While UKIP had made faint noises against mass immigration in the past, until recently it was completely eclipsed in the media by the BNP on this issue, which went after the BNP’s explicitly pro-white policies like a bull charging a red rag. The media mantra was that people should vote for any party other than the BNP, and UKIP was built up as a respectable alternative for the anti-immigrant vote. The BNP argued that UKIP was a merely a state-sponsored safety valve to draw support away from them. There is plentiful evidence to suggest that the political class have deemed it expedient to boost the profile of UKIP from time to time in order to deny the BNP the oxygen of publicity, which under Nick Griffin had achieved a level of success in local county council elections and threatened to breakthrough at the European elections.
The most significant incidence of this happened in the 2004 European Elections when UKIP, perceived as only a fringe single-issue party and with no presence at the local county councils received a barrage of favorable media publicity, which in hindsight seems to have run according to a pre-planned script. Robert Kilroy Silk, a famous presenter, was fired by the BBC after 18 years of presenting his daytime talk show named Kilroy when his anti-Islamic article, originally published on the eve of the invasion of Iraq in April 2003, was republished, ostensibly by accident, almost a year later in January 2004 by the Daily Express. The official story that we are expected to swallow is that Kilroy’s secretary sent an old article to the paper by accident and that the editor of a major newspaper could not see from the tone and content of the article that the article had been published before.
Kilroy’s views, which were once acceptable in drumming up support for an Israeli proxy-war in the Middle East, were 9 months later deemed racist and therefore beyond the pale.
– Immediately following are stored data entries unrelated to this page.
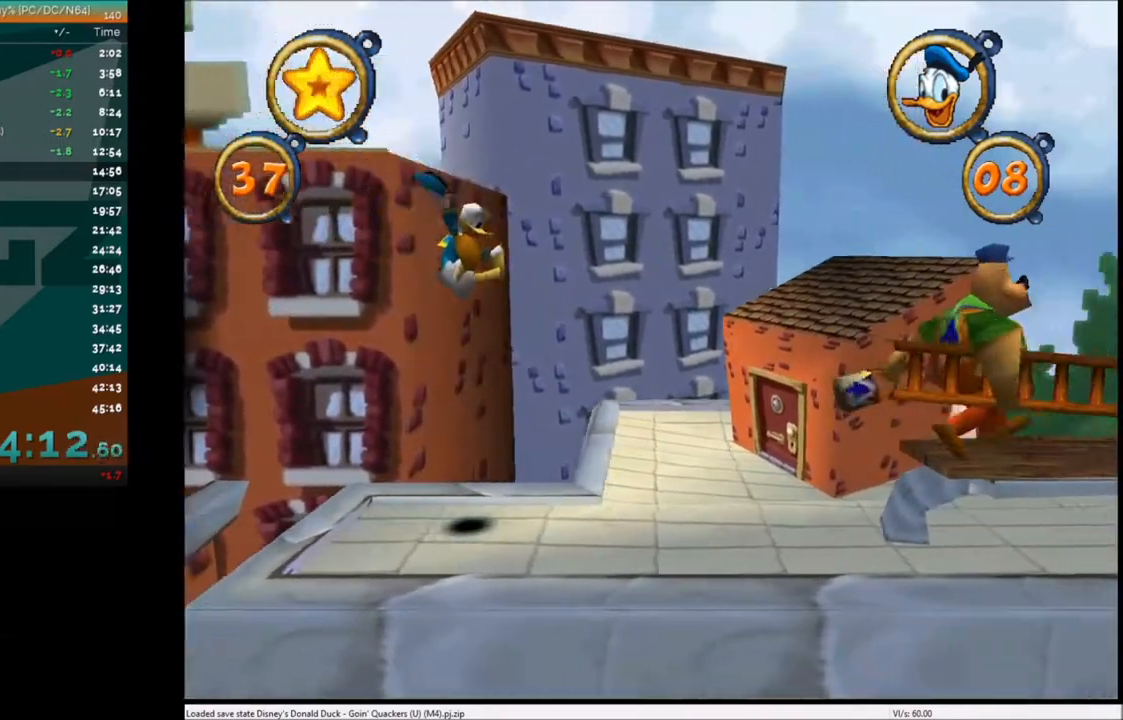
{"keys": ["right"], "events": []}
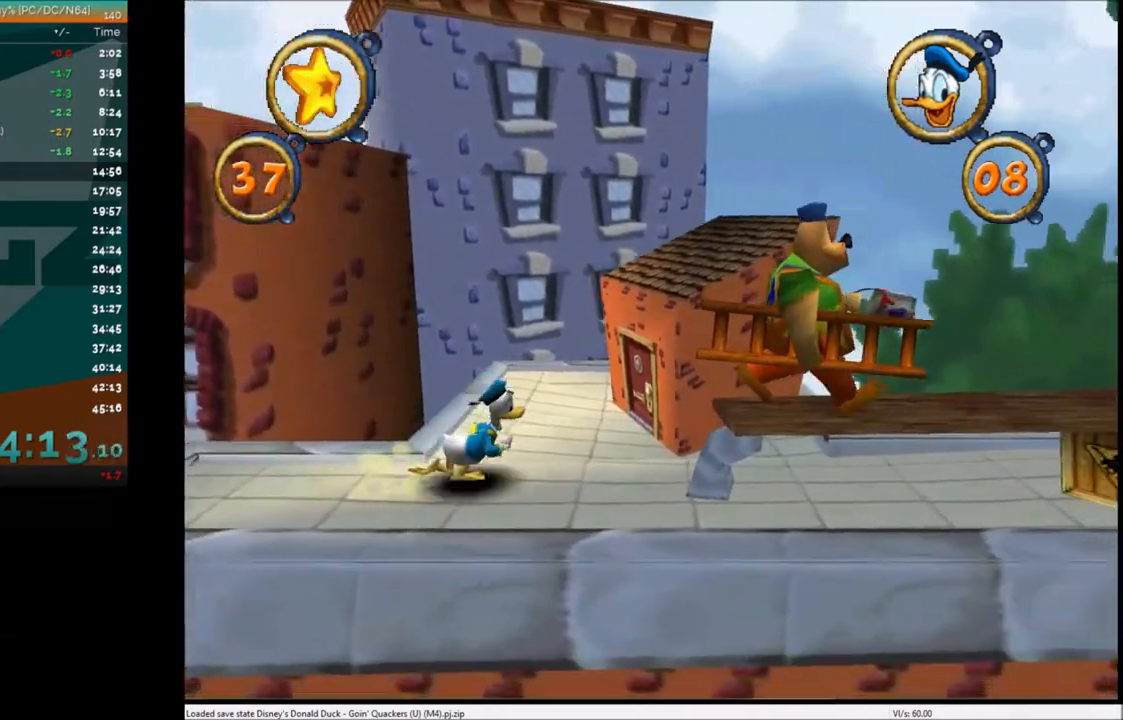
{"keys": ["right"], "events": [[334, "x", "down"], [467, "x", "up"]]}
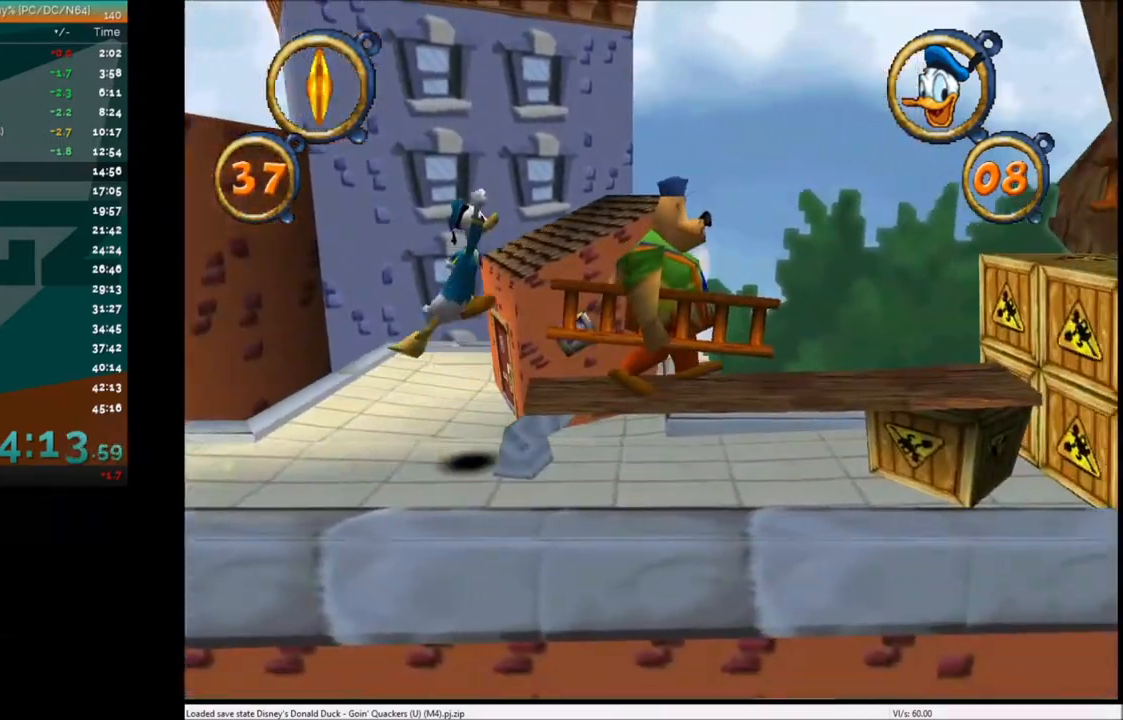
{"keys": ["right"], "events": [[167, "c", "down"], [267, "c", "up"], [367, "c", "down"], [434, "c", "up"]]}
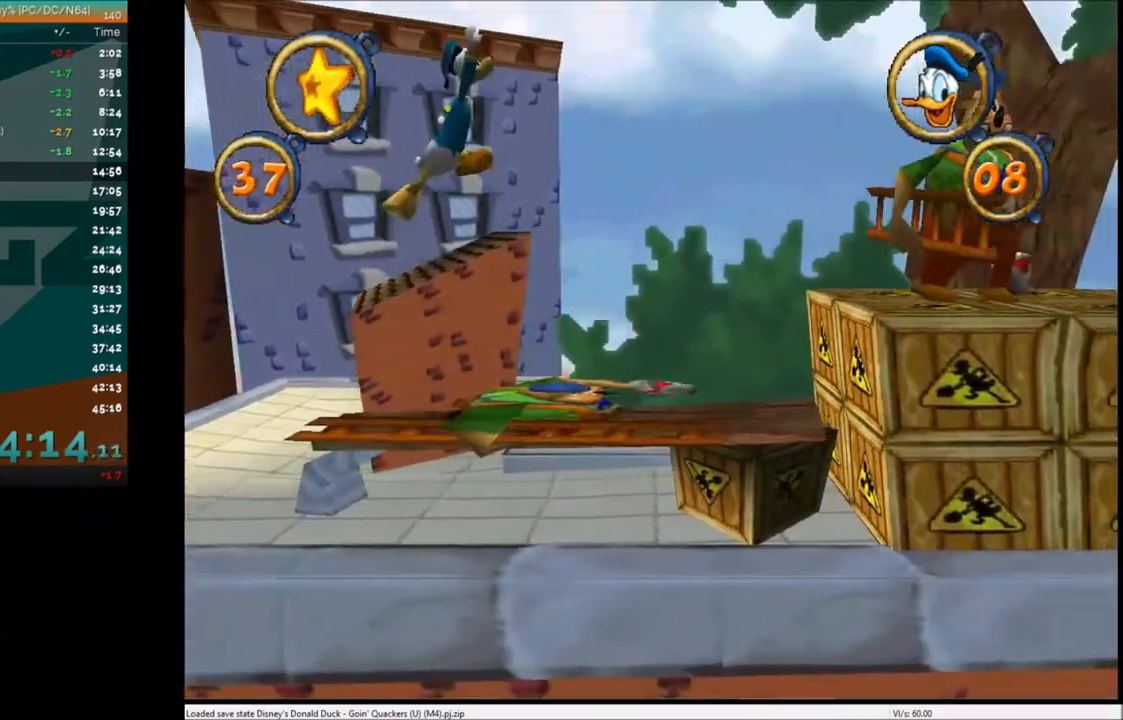
{"keys": ["right"], "events": []}
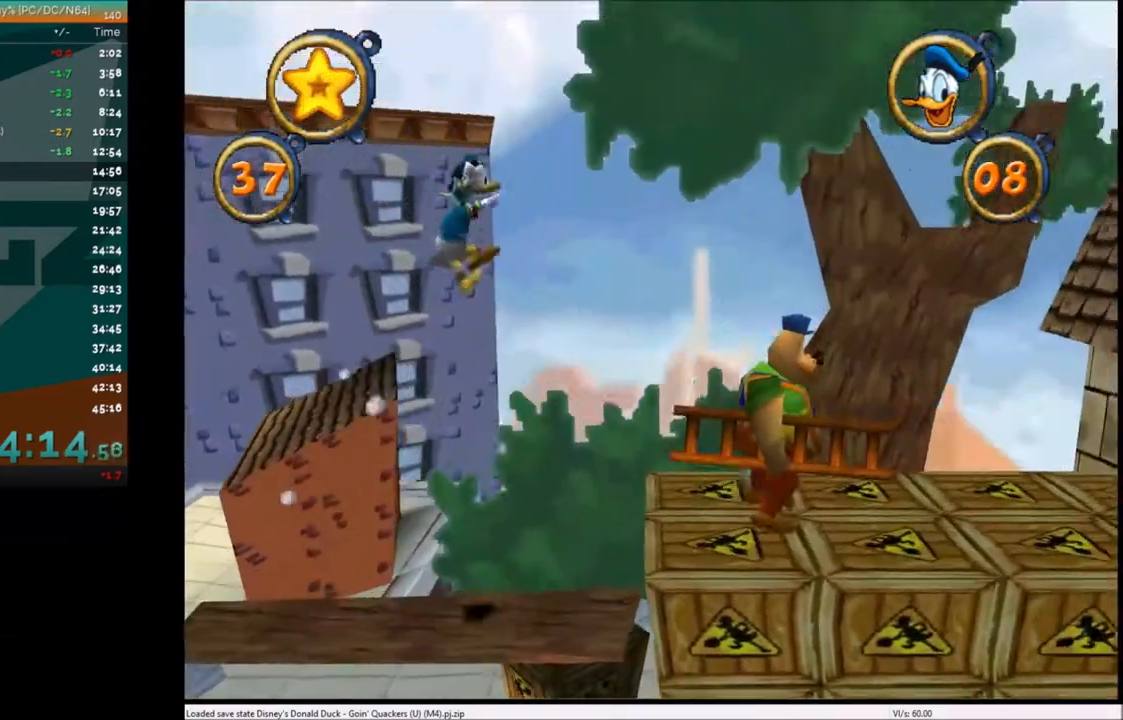
{"keys": ["right"], "events": [[267, "x", "down"], [401, "x", "up"]]}
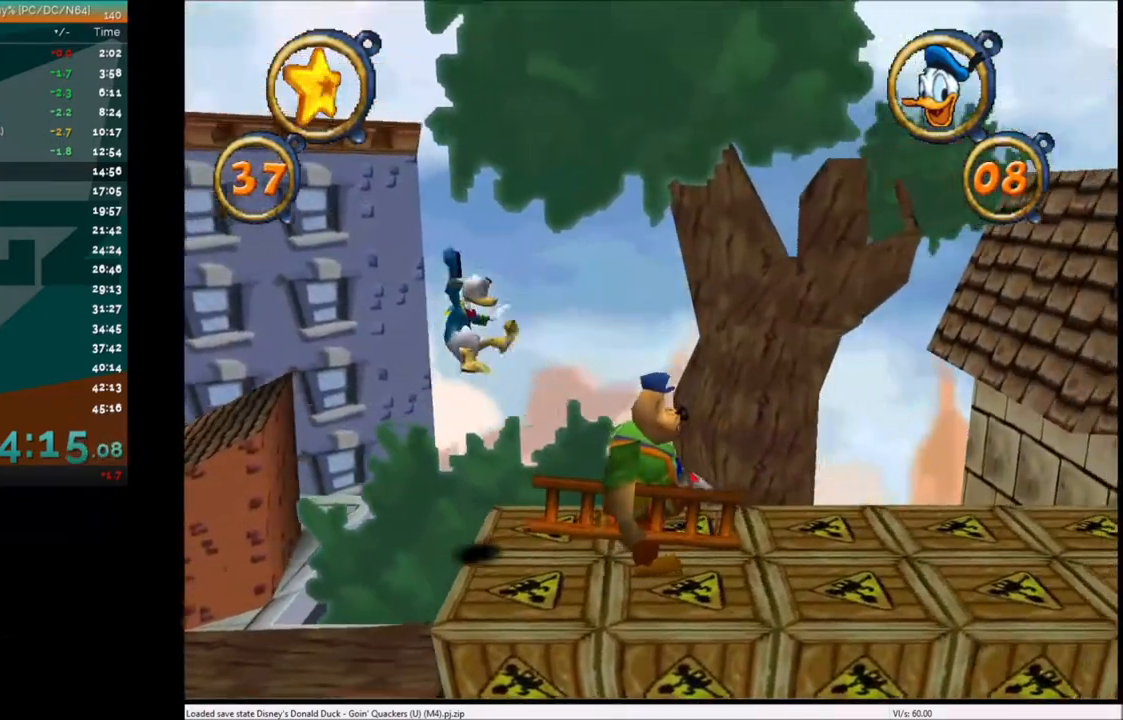
{"keys": ["right"], "events": [[67, "c", "down"], [133, "c", "up"], [234, "c", "down"], [334, "c", "up"], [434, "c", "down"], [467, "c", "up"]]}
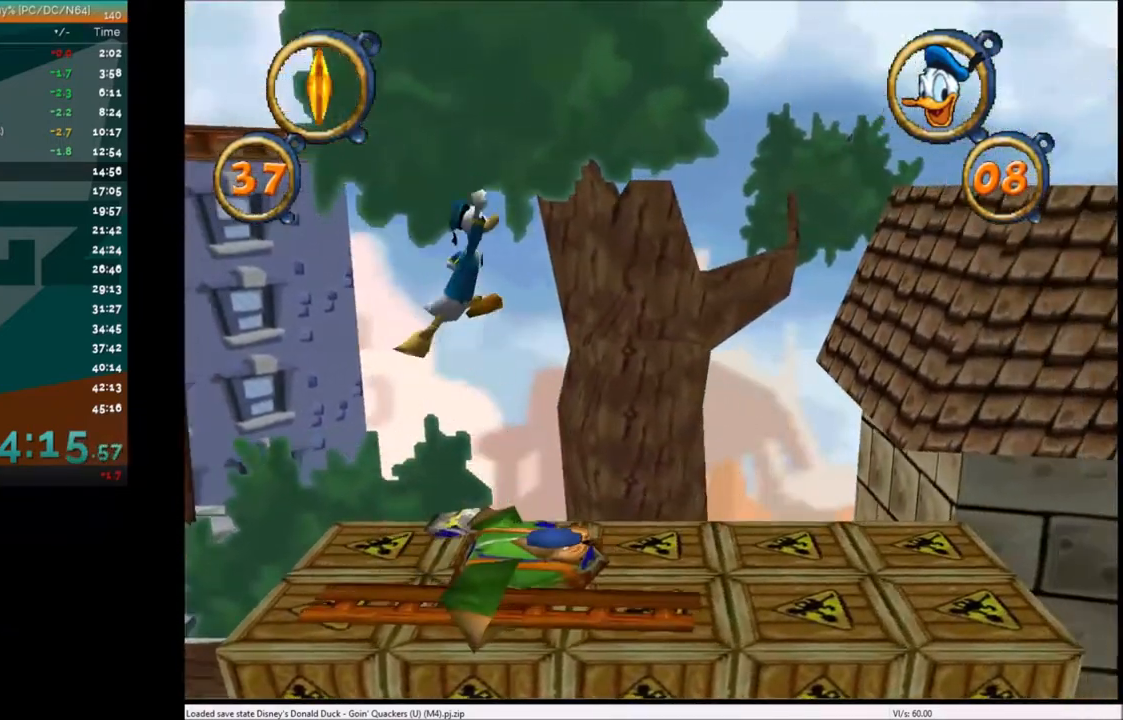
{"keys": ["right"], "events": []}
This household name then joined UKIP in time for the 2004 European Election campaign, which was carefully scripted by Max Clifford, a prominent media consultant and senior member of the political class, who used high profile celebrity defections, which included the curiously a-political actress Joan Collins, in order to weave a triumphalist narrative of UKIP success. This boost increased UKIP’s total MEPs from 3 to 12 and buried the BNP’s own campaign which failed to win a single seat. 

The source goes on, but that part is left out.